When you return the data, keep every word exact and include none of the images.

START Extracted data

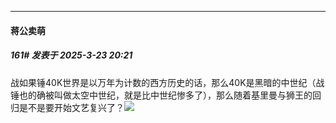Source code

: ﻿
*****

####  蒋公卖萌  
##### 161#       发表于 2025-3-23 20:21

战如果锤40K世界是以万年为计数的西方历史的话，那么40K是黑暗的中世纪（战锤也的确被叫做太空中世纪，就是比中世纪惨多了），那么随着基里曼与狮王的回归是不是要开始文艺复兴了？<img src="https://static.saraba1st.com/image/smiley/face2017/049.png" referrerpolicy="no-referrer">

END Extracted data

Problem solution:
Source code

: ﻿
*****

####  蒋公卖萌  
##### 161#       发表于 2025-3-23 20:21

战如果锤40K世界是以万年为计数的西方历史的话，那么40K是黑暗的中世纪（战锤也的确被叫做太空中世纪，就是比中世纪惨多了），那么随着基里曼与狮王的回归是不是要开始文艺复兴了？<img src="https://static.saraba1st.com/image/smiley/face2017/049.png" referrerpolicy="no-referrer">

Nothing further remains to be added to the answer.